**TASK SET:**
a: Answer these questions about the judgment on the demurred pleas, each on its own line:
(i) What does the sentence ending the clause on progress certificates require the builder to furnish the architect with?
(ii) On what ground was the second plea supported in the Supreme Court?
(iii) Under the interpretation set up in the fifth plea, what must the builder produce to the architect within a certain time?
b: Write the next part of the judgment on the demurred pleas, picking up after its final sentence.

**ARTICLE:**
··········

This preliminary abstract of the more directly material parts of the contract is enough to make intelligible the nature of the pleas demurred to, with which I shall now deal seriatim. The first with which the appeal is concerned is the second plea. It is a plea to both the counts I have mentioned. It sets up as an answer to the validity of the progress certificate upon which the counts depend the failure on the part of the plaintiff to fulfil what is evidently conceived to be a condition preliminary to the valid grant by the architect of a certificate. The clause relating to progress certificates ends with the sentence: "The builder shall furnish the architect with a detailed statement of the amount claimed." The second plea alleges that the plaintiff did not do so. In my opinion it is quite clear that performance of the requirement to furnish the architect with such a statement, although, doubtless, a condition precedent to the architect's obligation to grant a progress certificate, is not an essential condition upon which his power to certify depends. The plea is, therefore, bad. It was supported in the Supreme Court on the ground that, a dispute having arisen, the action was not maintainable unless and until it was referred and then only upon the award. The same ground is taken under other pleas and, in considering them, it becomes necessary to see how far it is warranted by the true interpretation of the contract. But under the second plea the question does not appear to me to arise at all; for the simple reason that neither the facts averred nor those confessed include or involve the existence of a dispute. A mere failure to pay is consistent with the absence of any dispute.
The fifth plea, which is next in order in the demurrer book, depends on analogous considerations. There is no averment of a dispute. It is framed to raise a defence depending upon an interpretation of a clause relating to the allowance of day-work prices in respect of variations which cannot be properly measured and valued. The interpretation set up would make the power of the architect to allow such prices contingent upon the builder's compliance with a requirement that he shall produce to the architect within a certain time vouchers and the like. In my opinion the right of the builder to day-work prices may depend upon the fulfilment of this condition, but the power of the architect to adopt day-work prices in arriving at the value of the work for the purpose of his progress certificate does not, and it is not competent to go behind the certificate for the purpose. I think that the fifth plea is bad.

··········

**DATA EXCERPT:**
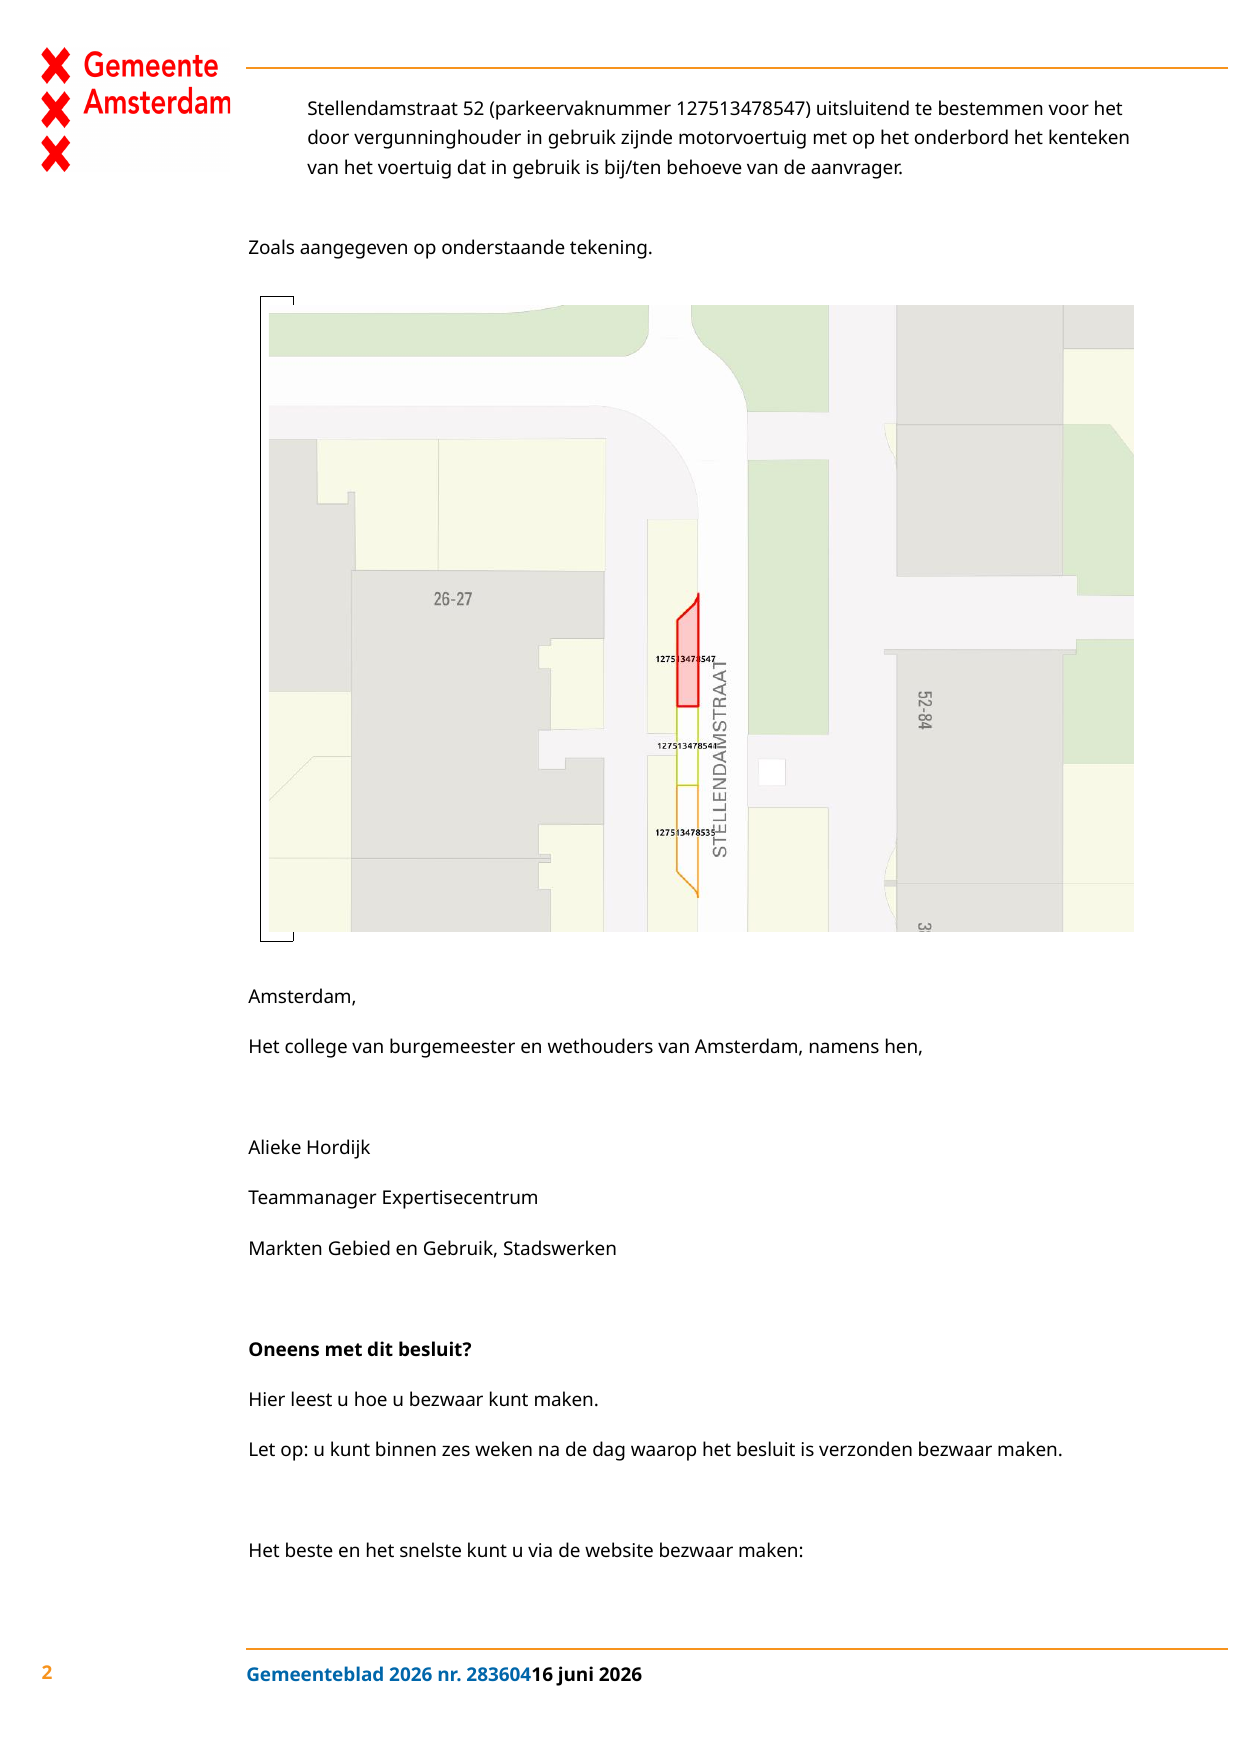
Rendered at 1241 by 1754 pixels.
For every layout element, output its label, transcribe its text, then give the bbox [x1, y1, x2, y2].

··········

**WRITTEN ANSWERS:**
a:
(i) A detailed statement of the amount claimed.
(ii) That, a dispute having arisen, the action was not maintainable unless and until it was referred, and then only upon the award.
(iii) Vouchers and the like.

b:
The evident purpose of the sixth plea is to set up as a ground for invalidating the progress certificate the existence of disputes between the parties before and at the time when the architect assumed authority to issue the certificate. The plea, however, concludes with an allegation that the disputes "existed at all times from the said time to the present time," and it contains a description of the nature of such disputes which includes a question "as to whether the architect was or was not at liberty to issue the said or any further certificate." This sufficiently states a dispute as to the authority of the architect to issue the certificate sued upon, and, as the dispute is said to have existed after as well as before the certificate was given, enough may be involved in the averment to enable the defendant to rely, as an answer to the action, upon the interpretation which he places upon the arbitration clause. Such a dispute means a denial of the efficacy of the certificate and that must depend upon the construction of the contract. An action to recover the amount of the certificate may be said to be "an action upon any such dispute" within the meaning of that part of the arbitration clause excluding the right to commence or maintain an action without referring the matter. If this be so, the plea discloses enough in point of fact to form a foundation for a contention that upon the true construction of the contract the cause of action is answered on one or other of two grounds; that is to say, either on the ground that the existence of disputes disables the architect from issuing a valid progress certificate, or on the ground that a dispute as to the validity of the certificate when issued disentitles the builder to sue for the amount appearing by the certificate to be due notwithstanding that no notice has been given by the proprietor of his desire that the matter should be referred.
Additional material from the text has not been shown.